----- 記録した情報 -----

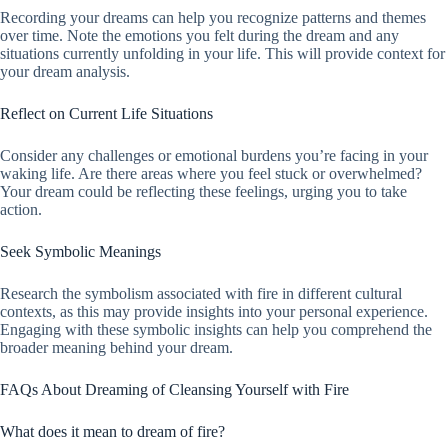
Recording your dreams can help you recognize patterns and themes
over time. Note the emotions you felt during the dream and any
situations currently unfolding in your life. This will provide context for
your dream analysis.
Reflect on Current Life Situations
Consider any challenges or emotional burdens you’re facing in your
waking life. Are there areas where you feel stuck or overwhelmed?
Your dream could be reflecting these feelings, urging you to take
action.
Seek Symbolic Meanings
Research the symbolism associated with fire in different cultural
contexts, as this may provide insights into your personal experience.
Engaging with these symbolic insights can help you comprehend the
broader meaning behind your dream.
FAQs About Dreaming of Cleansing Yourself with Fire
What does it mean to dream of fire?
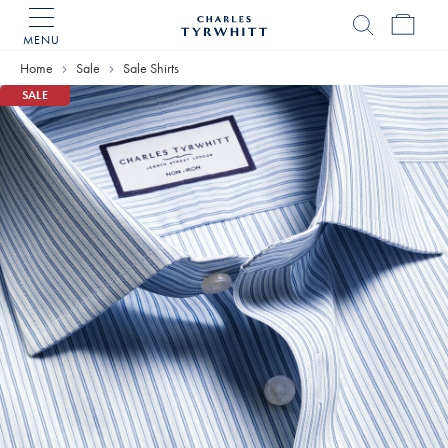
MENU
Charles
Tyrwhitt
Home
Sale
Sale Shirts
Home
SALE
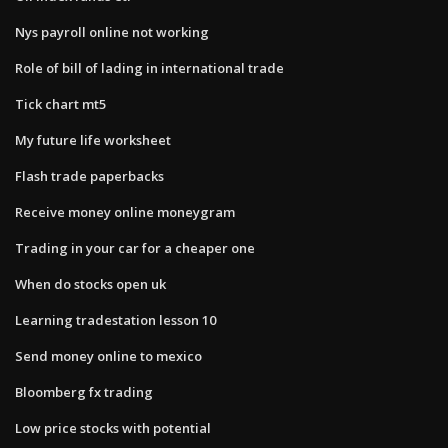
Nys payroll online not working
Role of bill of lading in international trade
Tick chart mt5
My future life worksheet
Flash trade paperbacks
Receive money online moneygram
Trading in your car for a cheaper one
When do stocks open uk
Learning tradestation lesson 10
Send money online to mexico
Bloomberg fx trading
Low price stocks with potential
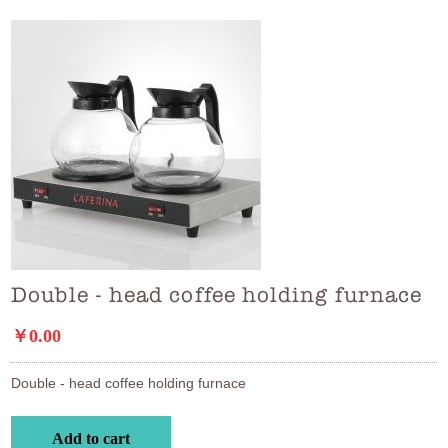
Double - head coffee holding furnace
￥0.00
Double - head coffee holding furnace
Add to cart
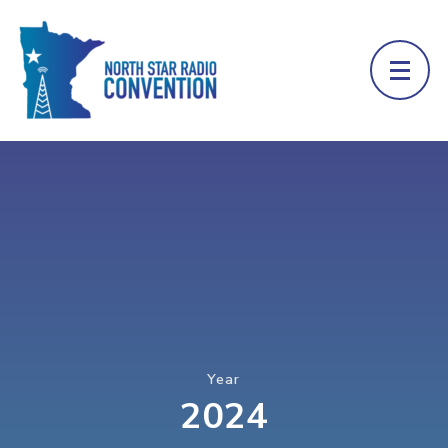
Year
2024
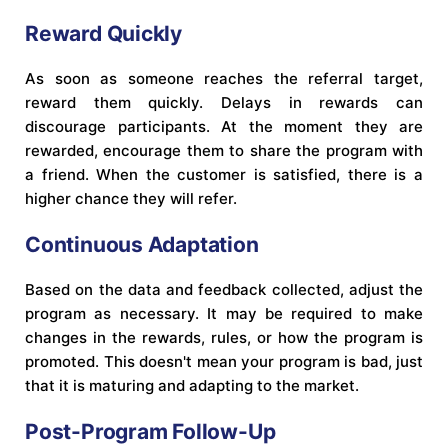
Reward Quickly
As soon as someone reaches the referral target,
reward them quickly. Delays in rewards can
discourage participants. At the moment they are
rewarded, encourage them to share the program with
a friend. When the customer is satisfied, there is a
higher chance they will refer.
Continuous Adaptation
Based on the data and feedback collected, adjust the
program as necessary. It may be required to make
changes in the rewards, rules, or how the program is
promoted. This doesn't mean your program is bad, just
that it is maturing and adapting to the market.
Post-Program Follow-Up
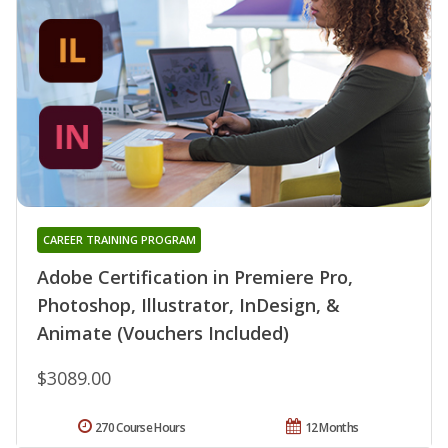
CAREER TRAINING PROGRAM
Adobe Certification in Premiere Pro,
Photoshop, Illustrator, InDesign, &
Animate (Vouchers Included)
$3089.00
270 Course Hours
12 Months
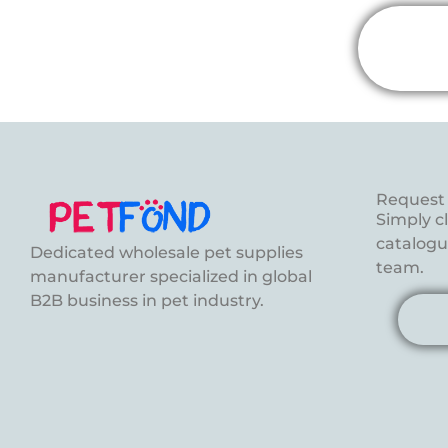
Request 
Simply c
catalogue
Dedicated wholesale pet supplies
team.
manufacturer specialized in global
B2B business in pet industry.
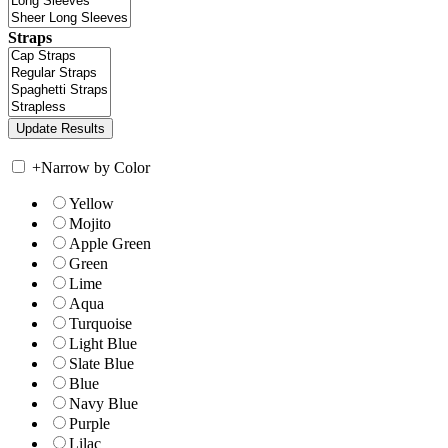
Straps
+
Narrow by Color
Yellow
Mojito
Apple Green
Green
Lime
Aqua
Turquoise
Light Blue
Slate Blue
Blue
Navy Blue
Purple
Lilac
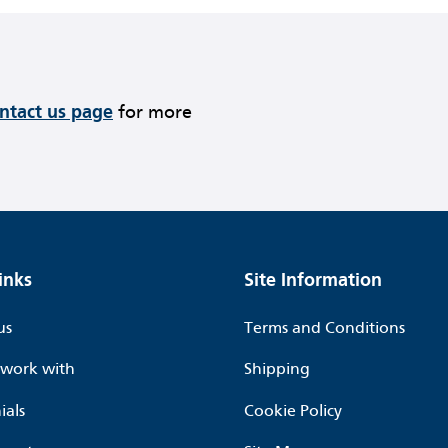
ontact us page
for more
inks
Site Information
us
Terms and Conditions
work with
Shipping
ials
Cookie Policy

-----

■ あなたへの指示 ■
上の一覧から「money」という語が入っている行をすべて集めてください。

■ 課題の答え ■
Receive money online moneygram
Send money online to mexico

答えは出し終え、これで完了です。